How much is a prescription?

How much is a prescription?

If you or a family member has felt the impact of long-term sickness or a disability that requires medication you’ll understand that the implications reach further than just health concerns. Along with logistical planning to make sure the prescription is obtained regularly before the previous one runs out, the financial strain can be incredibly stressful. Your medication is essential to keeping you healthy - as your health is clearly a non-negotiable, we’re here to help you understand the costs and ways in which you can potentially save money.

 

How much does a prescription cost?

So how much is a prescription in the UK? These guidelines on Gov.uk tell us that standard prescription costs increased by 20 pence as of 1st April 2018. A prescription charge in England is now £8.80 (£9.00 in April 2019), meaning if you have a prescription containing multiple medications you have to pay that charge for each item. In other parts of the UK - Northern Ireland, Wales and Scotland - prescription costs are free for anybody registered with a GP surgery.

As previously mentioned, these costs can be a real burden for people with long-term conditions requiring a variety of medications to stay healthy. Let’s investigate whether you could cut down on cost or if you’re eligible for free prescriptions.

 

Who is eligible for free prescriptions?

     Anyone 60 or over

     Anyone under 16, or 16-18 and in full-time education

     Anyone who is pregnant or has had a baby in the past 12 months (you will need a maternity exemption certificate)

     People receiving certain types of benefits, pensions and people with low income

     Anyone with a valid medical exemption certificate

 

The cost of a UK prescription can cause a headache for residents in England - could you be exempt from this cost? The above list is just a selection of people eligible for free prescriptions in England. You may be surprised to find out there is an extensive list of people who could be exempt from these fees.

 

View a full list of people who qualify for free prescriptions on the NHS website. Talk to your pharmacist or GP about whether your circumstances mean you could qualify, or you could even use this eligibility checker on the NHS Business Service Authority website.

 

Medical exemption certificates

 

One of the eligibility points above states you can qualify for free prescriptions if you have a valid medical exemption certificate.
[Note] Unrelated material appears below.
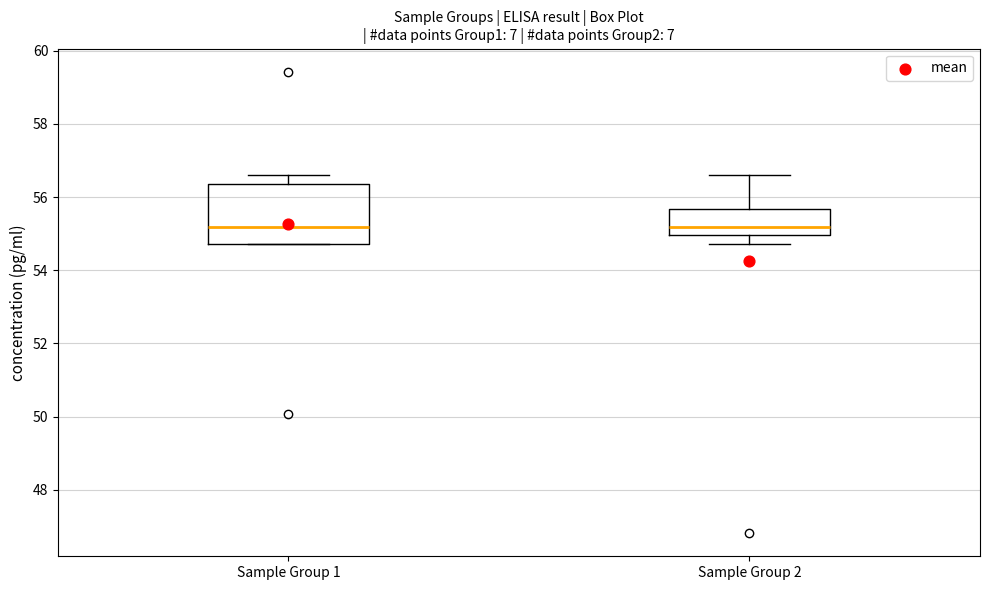

Which box is the tallest, from its lower edge to its upper edge?

Sample Group 1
These certificates are issued to people who suffer from illnesses such as diabetes insipidus or mellitus, a continuing physical disability meaning that person can’t go out unaided and also for people undergoing treatment for cancer. You can find full information about these certificates, who can apply, how to apply and more here.

 

Low Income Scheme

The NHS Low Income Scheme can help you with the cost of your prescription depending on the income of your household. As long as you don’t have over £16,000 in savings, property (excluding where you live) and investments or £23,250 if you live in a care home permanently you can apply for the Low Income Scheme. There is a full guide on who need not apply, how to apply and details regarding how your application is assessed here.

Save on prescription costs

 

If you don’t qualify for free prescriptions and you aren’t eligible for help via the Low Income Scheme, don’t worry because there are still ways you could save and help yourself financially. The NHS gives the option for people to save through the prescription prepayment certificate (PPC).

 

As we’ve already said, prescriptions currently cost £8.80 per item and if you’re juggling more than one medication the costs can add up over time. PPC could be a great investment for you if you’re having to use a repeat prescription.

 

The two PPC options are:

     £29.10 for 3 months

     £104 for 12 months

 

If you only need four items on prescription across three months, you’ve already saved yourself £6.10. If you’re considering PPC, though, the chances are you’ll be needing more than four items in three months so you can save yourself a great deal of money - find out just how much and apply on the NHS Business Services Authority website. Another great draw of PPC is that you can pay in a variety of ways making it convenient to you. Pay via Direct Debit, card payment, cheque or postal order or even face-to-face over the till in your pharmacy.

 

Those who don’t qualify for a free prescription or the Low Income Scheme have a hassle free way to take the stress out of prescription costs through obtaining a prescription prepayment certificate. Hopefully by reading through our information on how much a prescription is in the UK, things will be much clearer and you can now save on stress and cost.

 

Don’t forget, it might be more cost effective to buy some items - such as hayfever tablets - from a pharmacist than purchase them on your prescription for £8.80 an item. Speak to your GP to be sure you’re using appropriate over-the-counter medicines.